[Exercise]: In the entries below, print exactly the lines from the first through the one with "263 360 8.83", both included, and none of the pictures.
───── Entries supplied ─────
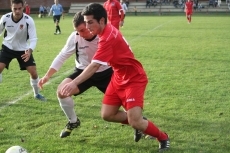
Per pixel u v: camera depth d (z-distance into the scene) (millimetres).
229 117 6859
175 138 5871
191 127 6367
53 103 7938
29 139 5844
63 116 7039
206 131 6160
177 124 6523
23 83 9852
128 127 6418
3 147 5508
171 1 54031
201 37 21469
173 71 11242
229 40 19703
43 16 48188
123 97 5102
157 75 10664
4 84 9750
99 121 6727
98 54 4688
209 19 38562
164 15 47750
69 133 5891
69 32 25312
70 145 5609
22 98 8312
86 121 6730
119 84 5102
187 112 7184
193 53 14977
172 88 9133
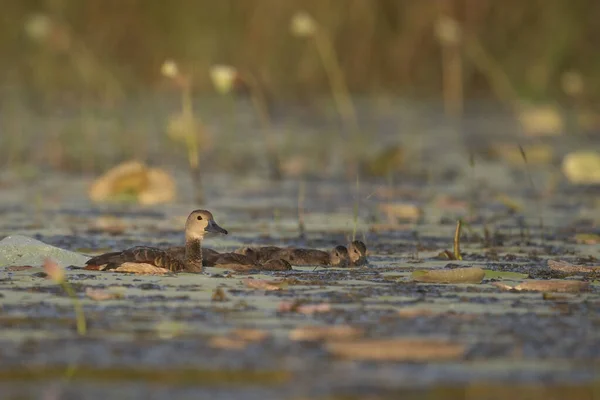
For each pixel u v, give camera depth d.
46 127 30.94
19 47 37.19
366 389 8.12
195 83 36.09
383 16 37.28
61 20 35.78
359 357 8.91
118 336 9.51
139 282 11.87
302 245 15.19
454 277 12.07
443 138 30.56
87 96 35.47
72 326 9.83
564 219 17.89
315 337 9.49
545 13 36.31
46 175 23.64
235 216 18.12
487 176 23.88
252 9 36.06
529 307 10.77
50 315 10.23
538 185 22.42
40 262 12.81
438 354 8.92
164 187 20.20
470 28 36.28
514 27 36.47
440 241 15.54
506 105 37.41
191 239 12.75
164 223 17.12
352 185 22.42
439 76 37.66
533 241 15.56
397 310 10.55
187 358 8.86
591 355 9.03
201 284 11.80
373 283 11.99
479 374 8.51
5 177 23.11
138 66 36.59
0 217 17.62
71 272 12.43
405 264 13.46
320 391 8.07
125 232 16.12
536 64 36.19
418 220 17.77
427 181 23.02
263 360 8.83
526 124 31.41
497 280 12.30
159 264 12.58
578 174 23.02
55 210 18.61
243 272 12.68
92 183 22.47
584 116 33.50
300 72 36.81
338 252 13.36
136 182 20.14
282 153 27.27
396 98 37.22
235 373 8.48
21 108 34.78
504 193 21.22
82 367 8.61
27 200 19.86
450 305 10.81
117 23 36.28
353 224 17.22
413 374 8.49
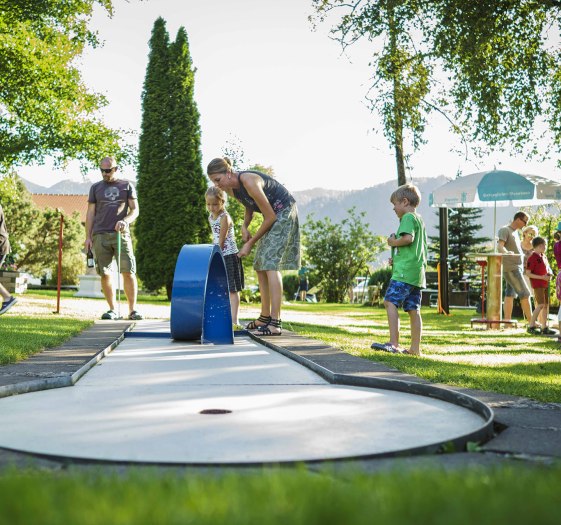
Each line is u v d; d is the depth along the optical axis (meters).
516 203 12.60
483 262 10.84
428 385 3.22
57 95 21.95
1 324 6.48
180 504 1.29
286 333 6.42
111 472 1.79
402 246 5.38
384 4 13.16
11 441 2.22
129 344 5.53
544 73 13.20
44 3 20.95
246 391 3.25
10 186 24.38
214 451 2.09
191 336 5.68
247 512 1.23
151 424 2.48
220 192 6.90
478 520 1.21
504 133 13.49
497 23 12.27
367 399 3.07
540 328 8.73
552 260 22.22
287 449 2.12
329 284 34.19
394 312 5.37
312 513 1.22
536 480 1.53
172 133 20.92
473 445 2.21
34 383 3.23
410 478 1.53
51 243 42.47
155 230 20.69
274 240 6.13
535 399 3.10
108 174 8.20
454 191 12.02
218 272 5.96
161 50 21.12
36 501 1.30
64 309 9.75
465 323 10.94
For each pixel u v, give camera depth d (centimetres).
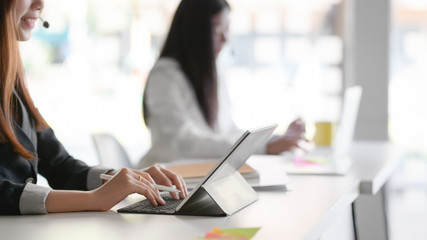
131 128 579
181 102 299
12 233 136
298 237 128
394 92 547
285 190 193
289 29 535
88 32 567
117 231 136
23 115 182
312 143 300
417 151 574
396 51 539
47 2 564
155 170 178
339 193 186
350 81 497
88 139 586
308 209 160
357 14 486
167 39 309
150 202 163
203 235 132
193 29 302
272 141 292
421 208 530
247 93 546
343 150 308
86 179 191
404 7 547
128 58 562
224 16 306
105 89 574
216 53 313
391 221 493
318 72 521
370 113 484
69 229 139
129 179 161
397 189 585
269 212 157
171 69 302
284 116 540
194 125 300
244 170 202
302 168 240
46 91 577
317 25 520
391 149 328
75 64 572
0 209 155
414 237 450
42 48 570
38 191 157
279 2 537
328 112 517
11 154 169
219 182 162
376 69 483
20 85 188
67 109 581
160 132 296
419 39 550
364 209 436
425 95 557
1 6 168
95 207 157
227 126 338
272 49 540
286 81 538
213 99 306
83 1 563
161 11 549
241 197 166
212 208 158
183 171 207
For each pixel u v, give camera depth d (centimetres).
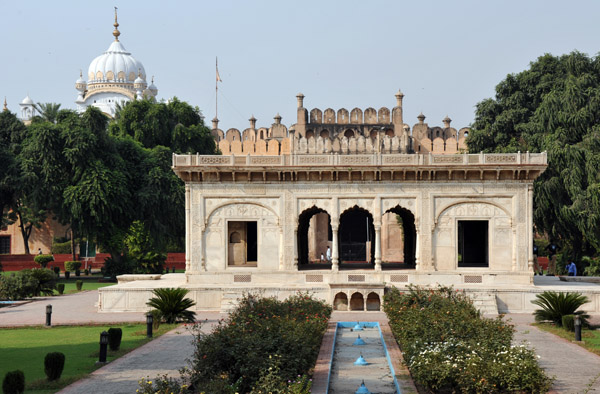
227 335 1947
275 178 3625
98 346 2494
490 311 3353
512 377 1734
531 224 3541
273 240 3628
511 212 3547
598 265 4931
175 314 3059
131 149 5922
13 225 8088
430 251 3562
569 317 2797
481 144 5778
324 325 2681
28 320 3184
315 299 3194
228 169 3588
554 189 4900
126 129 6556
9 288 4069
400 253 7538
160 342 2573
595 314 3356
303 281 3594
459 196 3559
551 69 5803
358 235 7262
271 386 1647
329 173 3591
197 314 3378
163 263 5888
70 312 3484
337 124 8812
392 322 2742
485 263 3831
─────
[Solution to the problem]:
Per pixel u v: camera depth d (z-distance into the scene) (millimetres).
229 117 6859
175 138 5871
191 127 6367
53 103 7938
29 139 5844
63 116 7039
206 131 6160
177 124 6523
23 83 9852
128 127 6418
3 147 5508
171 1 54031
201 37 21469
173 71 11242
229 40 19703
43 16 48188
123 97 5102
157 75 10664
4 84 9750
99 121 6727
98 54 4688
209 19 38562
164 15 47750
69 133 5891
69 32 25312
70 145 5609
22 98 8312
86 121 6730
119 84 5102
187 112 7184
193 53 14977
172 88 9133
For each pixel u v, give camera depth d.
46 127 30.94
19 47 37.19
366 389 8.12
195 83 36.09
383 16 37.28
61 20 35.78
359 357 8.91
118 336 9.51
139 282 11.87
302 245 15.19
454 277 12.07
443 138 30.56
87 96 35.47
72 326 9.83
564 219 17.89
315 337 9.49
545 13 36.31
46 175 23.64
235 216 18.12
487 176 23.88
252 9 36.06
529 307 10.77
50 315 10.23
538 185 22.42
40 262 12.81
438 354 8.92
164 187 20.20
470 28 36.28
514 27 36.47
440 241 15.54
506 105 37.41
191 239 12.75
164 223 17.12
352 185 22.42
439 76 37.66
533 241 15.56
397 310 10.55
187 358 8.86
591 355 9.03
201 284 11.80
373 283 11.99
479 374 8.51
5 177 23.11
138 66 36.59
0 217 17.62
71 272 12.43
405 264 13.46
320 391 8.07
125 232 16.12
536 64 36.19
418 220 17.77
427 181 23.02
263 360 8.83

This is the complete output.